Jazz Interview with Геннадий Львович

Way back on June 21st I conducted the first interview for my research project on Russian jazz. I was able to interview
, the conductor for the jazz group St Petersburg’s Saxophones. As a first year Russian student constantly worrying about mispronouncing something, I was terrified. Add to that the fact that I was interviewing this man 5 minutes before his set was supposed to start. I was told the interview would have to be quick, so I shortened my list down to just three questions. I was expecting an old Russian man who wanted to rush through this interview so he could just start the show already. I was expecting short, succinct answers to my questions.

To my surprise, Геннадий Львович was the exact opposite of what I was expecting. When we were trying to find a spot for the interview with good lighting and a nice background (we were fortunate enough to be in the Jazz Philharmonic Hall, founded in 1989), he insisted on standing with pictures of his friends lining the museum wall. I was able to ask him if we had permission to film, how long he had been playing jazz (40 years), and why jazz as opposed to any other music genre. My last question was going to be about why St Petersburg, but I did not end up having the time to ask that question. Thankfully I didn’t even have to- he spent almost 10 minutes (it seemed like) on why he played jazz, and talked about St Petersburg, Russia, and his friends in his answer.

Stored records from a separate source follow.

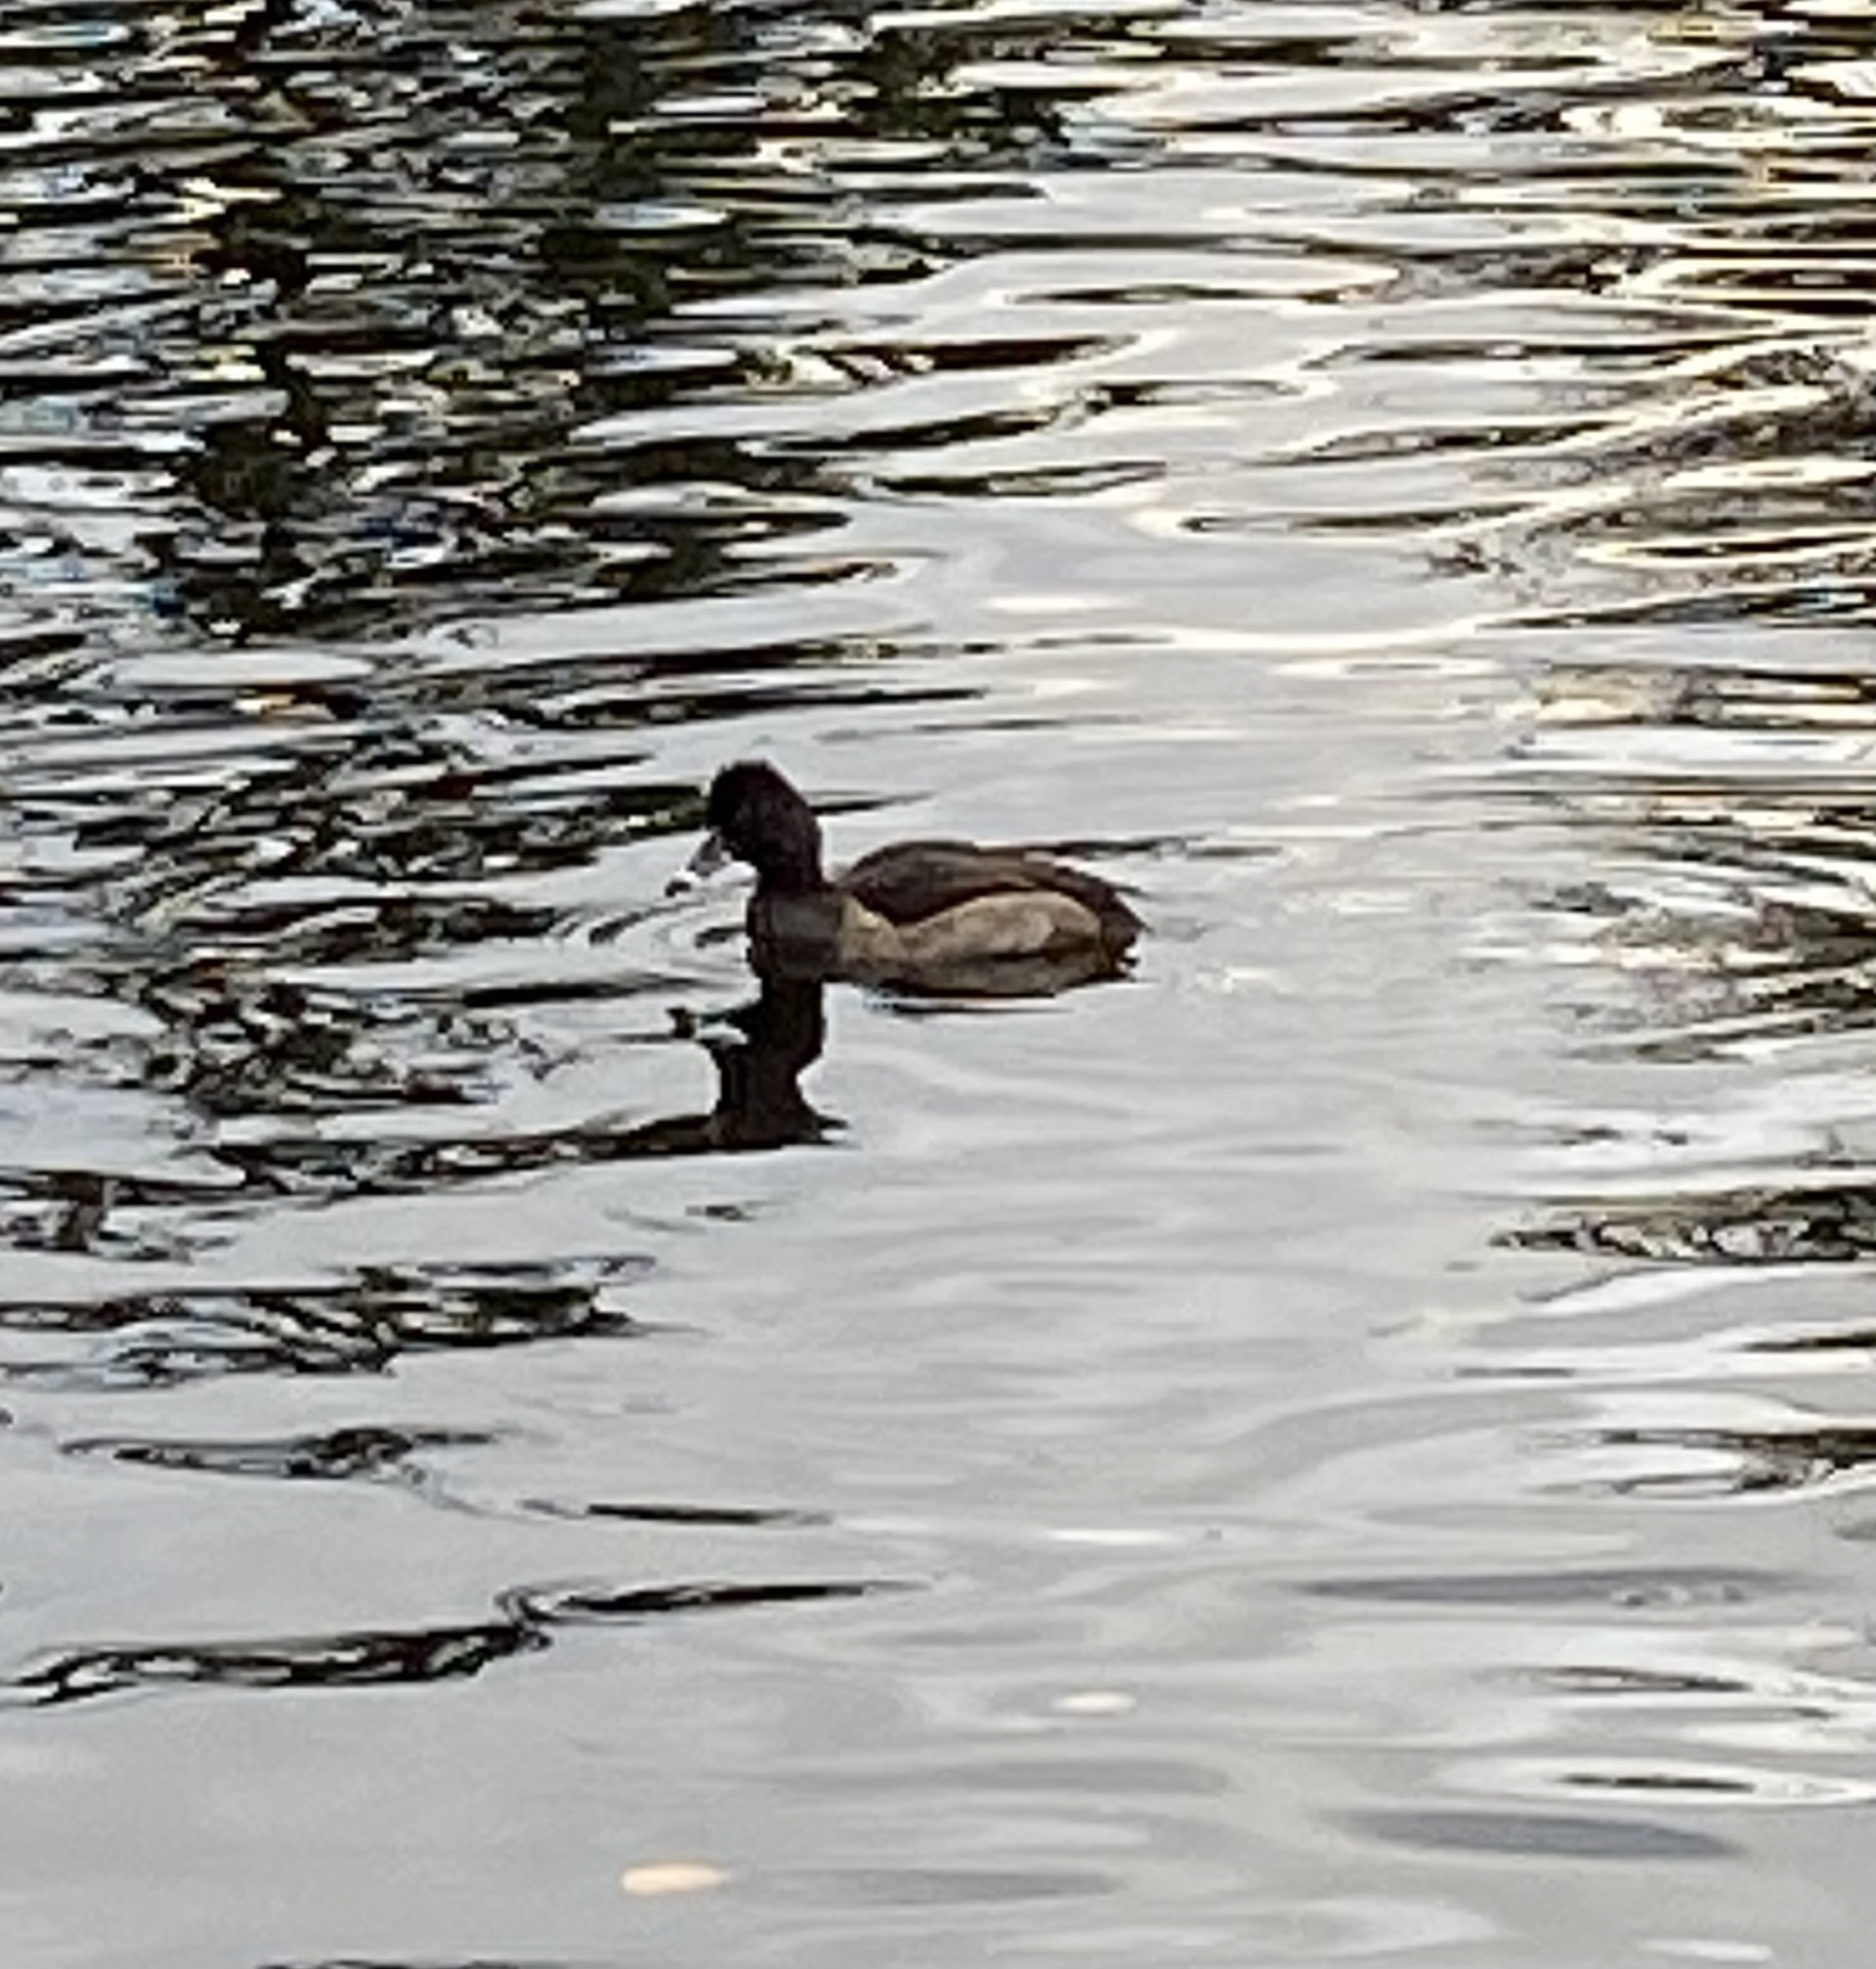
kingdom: Animalia
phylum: Chordata
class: Aves
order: Anseriformes
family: Anatidae
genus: Aythya
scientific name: Aythya collaris
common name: Ring-necked duck
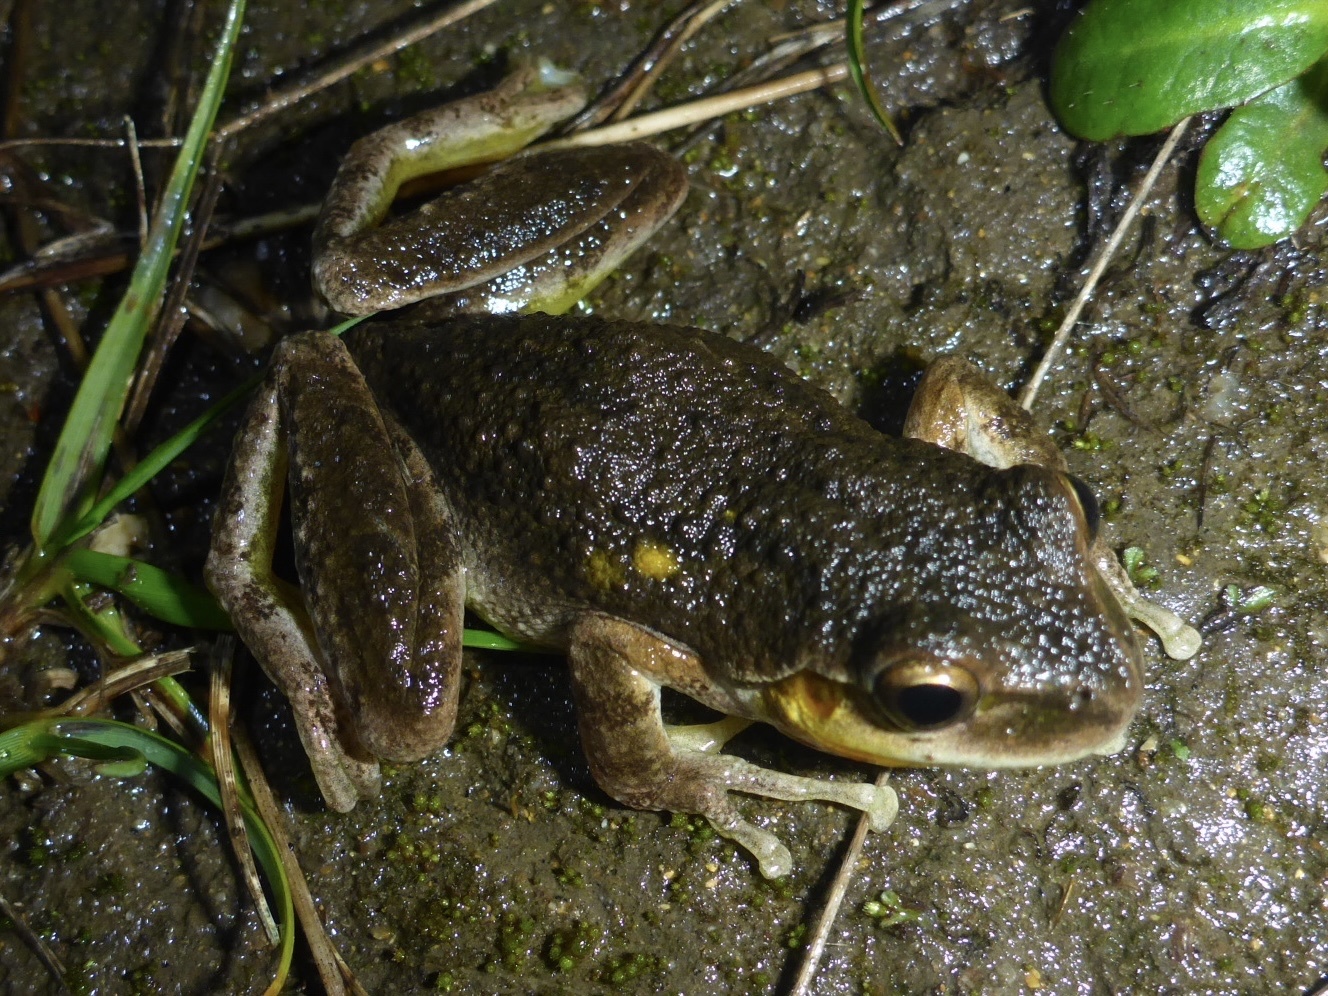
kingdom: Animalia
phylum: Chordata
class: Amphibia
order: Anura
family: Hylidae
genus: Pseudacris
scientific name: Pseudacris regilla
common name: Pacific chorus frog
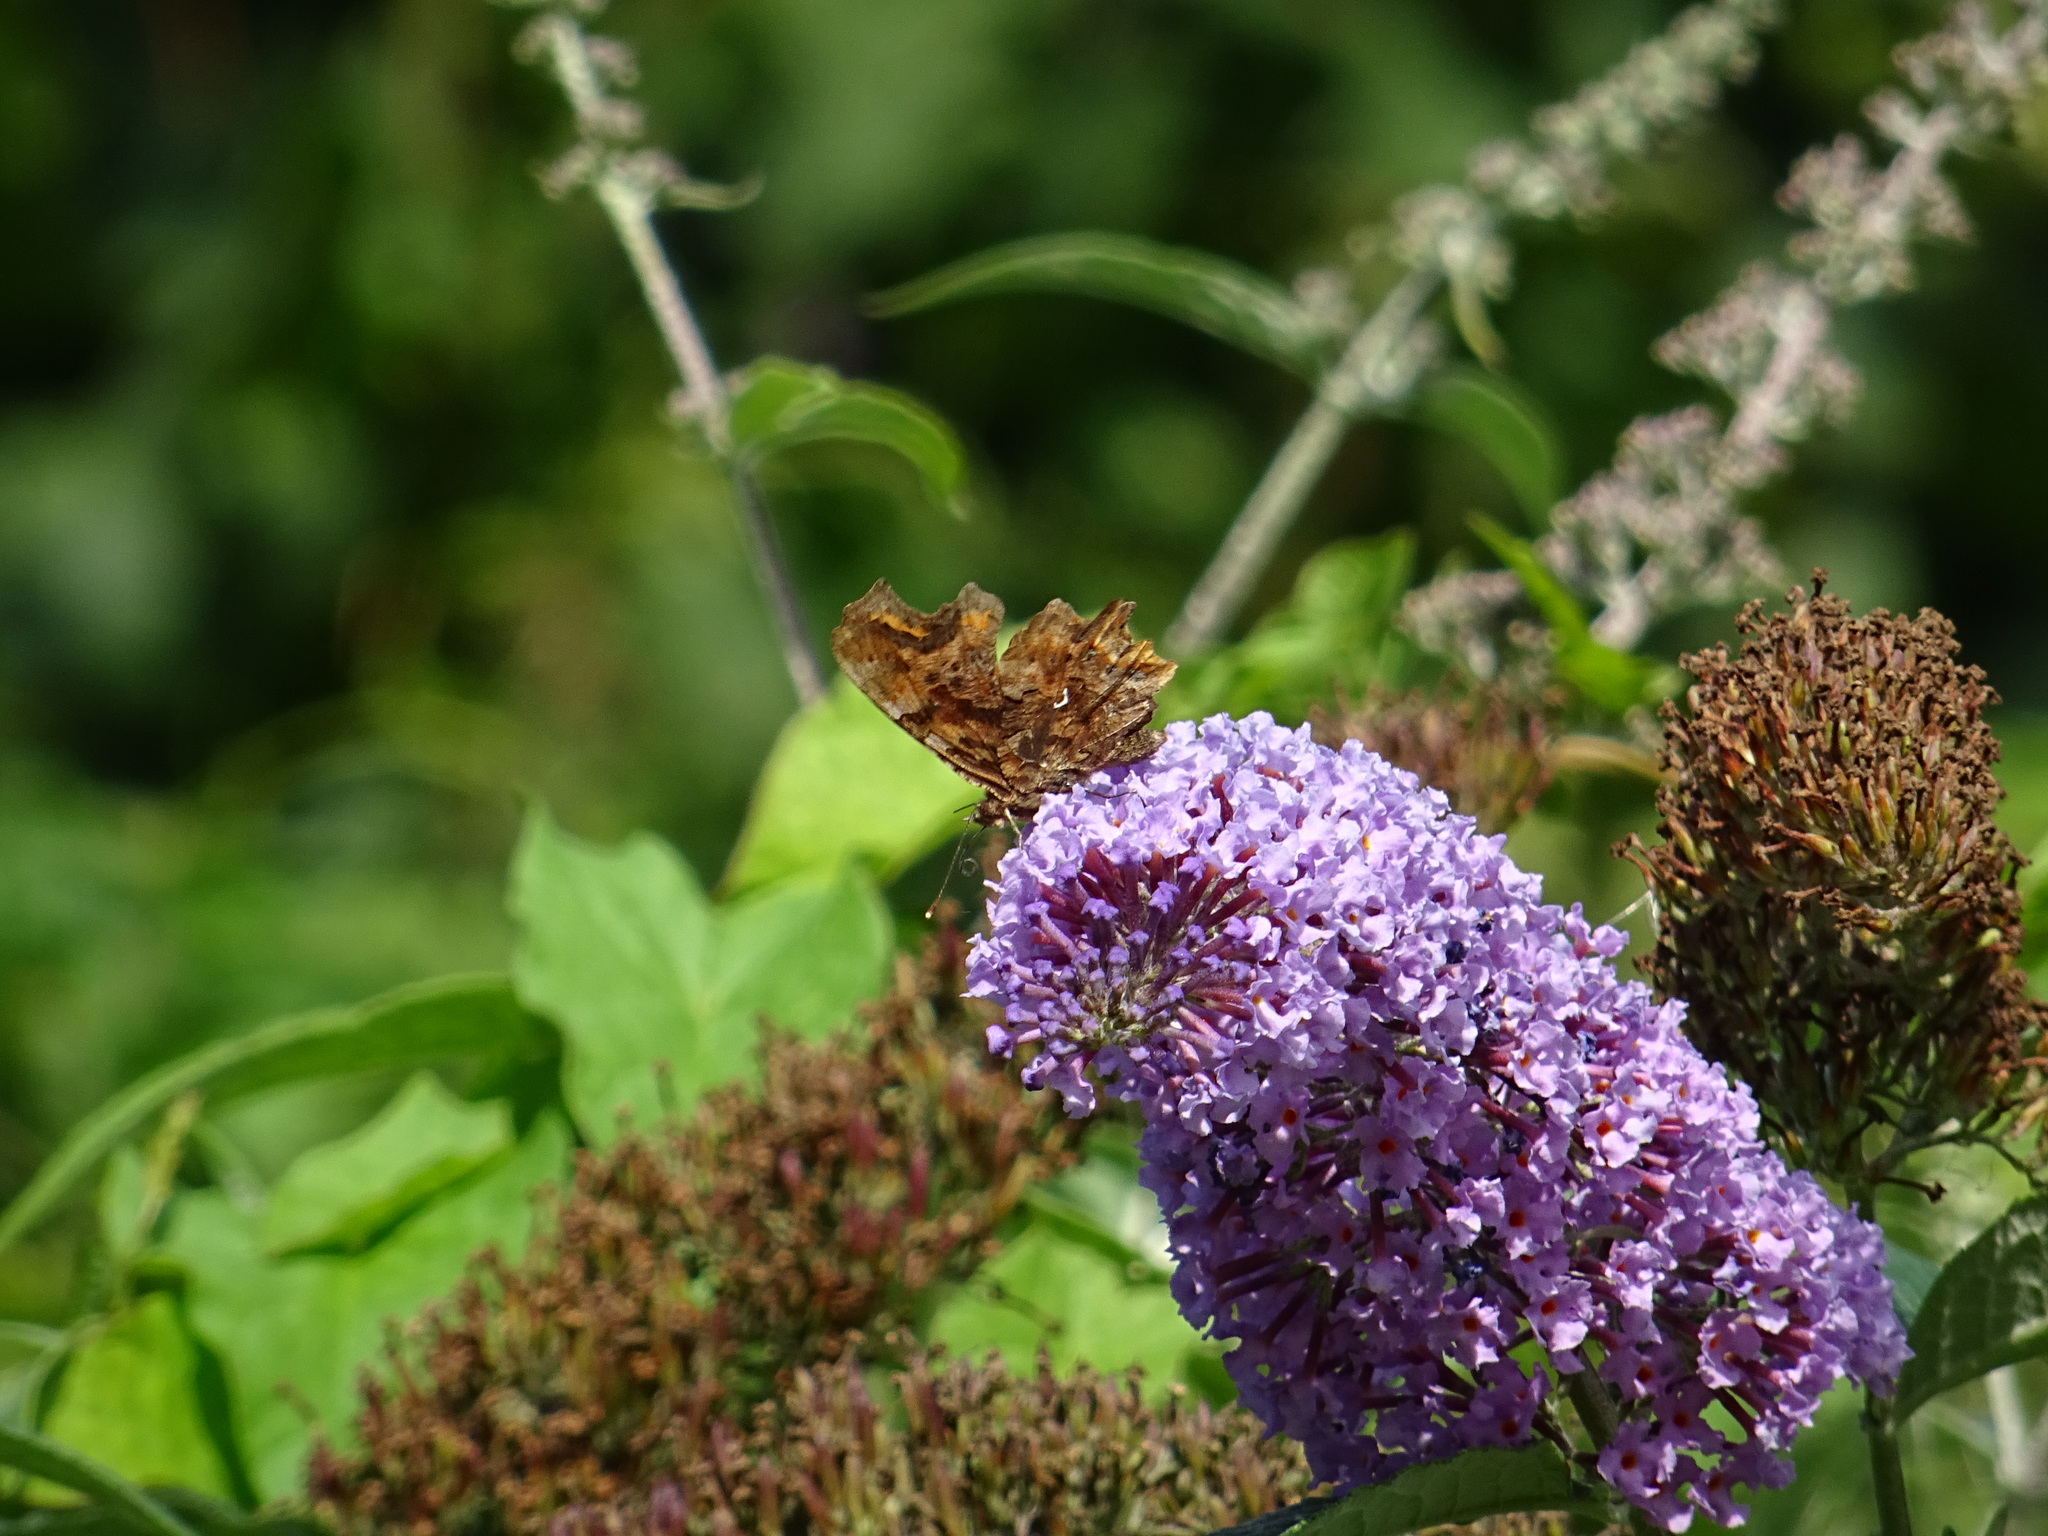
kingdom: Animalia
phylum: Arthropoda
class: Insecta
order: Lepidoptera
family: Nymphalidae
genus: Polygonia
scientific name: Polygonia c-album
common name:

While I did not understand every word he said, it was truly an amazing experience to interview this man. He was so passionate about what he was talking about and what he was doing. I wash lie to stay for their performance, and recorded most of it as b-roll for my project. Their entire repertoire was American jazz, which is not what my project is on but has given me an interesting insight into what kind of jazz is most popular these days.